Collected data entries

---

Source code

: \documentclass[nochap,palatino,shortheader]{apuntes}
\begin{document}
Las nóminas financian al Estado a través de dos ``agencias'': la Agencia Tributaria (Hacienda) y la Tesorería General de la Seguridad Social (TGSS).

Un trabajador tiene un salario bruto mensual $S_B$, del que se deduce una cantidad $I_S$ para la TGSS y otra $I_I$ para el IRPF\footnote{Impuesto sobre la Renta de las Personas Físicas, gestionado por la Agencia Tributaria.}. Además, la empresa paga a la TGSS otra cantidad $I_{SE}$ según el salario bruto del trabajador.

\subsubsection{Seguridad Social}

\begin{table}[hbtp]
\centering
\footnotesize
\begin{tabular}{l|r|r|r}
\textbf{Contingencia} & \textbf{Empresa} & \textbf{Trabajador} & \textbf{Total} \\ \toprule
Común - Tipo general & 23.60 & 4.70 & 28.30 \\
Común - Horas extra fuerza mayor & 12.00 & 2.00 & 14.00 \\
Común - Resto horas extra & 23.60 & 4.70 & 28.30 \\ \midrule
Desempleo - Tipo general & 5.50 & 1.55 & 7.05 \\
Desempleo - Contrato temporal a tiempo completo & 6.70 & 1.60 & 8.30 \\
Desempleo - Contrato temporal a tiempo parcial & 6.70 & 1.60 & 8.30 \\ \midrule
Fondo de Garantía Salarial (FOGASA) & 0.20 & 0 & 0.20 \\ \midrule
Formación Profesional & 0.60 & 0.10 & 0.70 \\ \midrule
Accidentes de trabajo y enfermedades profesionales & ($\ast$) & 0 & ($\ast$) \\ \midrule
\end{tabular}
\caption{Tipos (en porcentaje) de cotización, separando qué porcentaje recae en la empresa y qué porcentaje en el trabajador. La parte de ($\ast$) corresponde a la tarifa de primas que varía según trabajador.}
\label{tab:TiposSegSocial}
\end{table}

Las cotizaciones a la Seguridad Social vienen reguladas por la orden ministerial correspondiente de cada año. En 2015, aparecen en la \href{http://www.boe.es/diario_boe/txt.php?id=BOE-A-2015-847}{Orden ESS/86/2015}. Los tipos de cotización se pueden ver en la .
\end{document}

---

# Request
Each line in the records above with "Tributaria" must be returned.

# Task result
Las nóminas financian al Estado a través de dos ``agencias'': la Agencia Tributaria (Hacienda) y la Tesorería General de la Seguridad Social (TGSS).
Un trabajador tiene un salario bruto mensual $S_B$, del que se deduce una cantidad $I_S$ para la TGSS y otra $I_I$ para el IRPF\footnote{Impuesto sobre la Renta de las Personas Físicas, gestionado por la Agencia Tributaria.}. Además, la empresa paga a la TGSS otra cantidad $I_{SE}$ según el salario bruto del trabajador.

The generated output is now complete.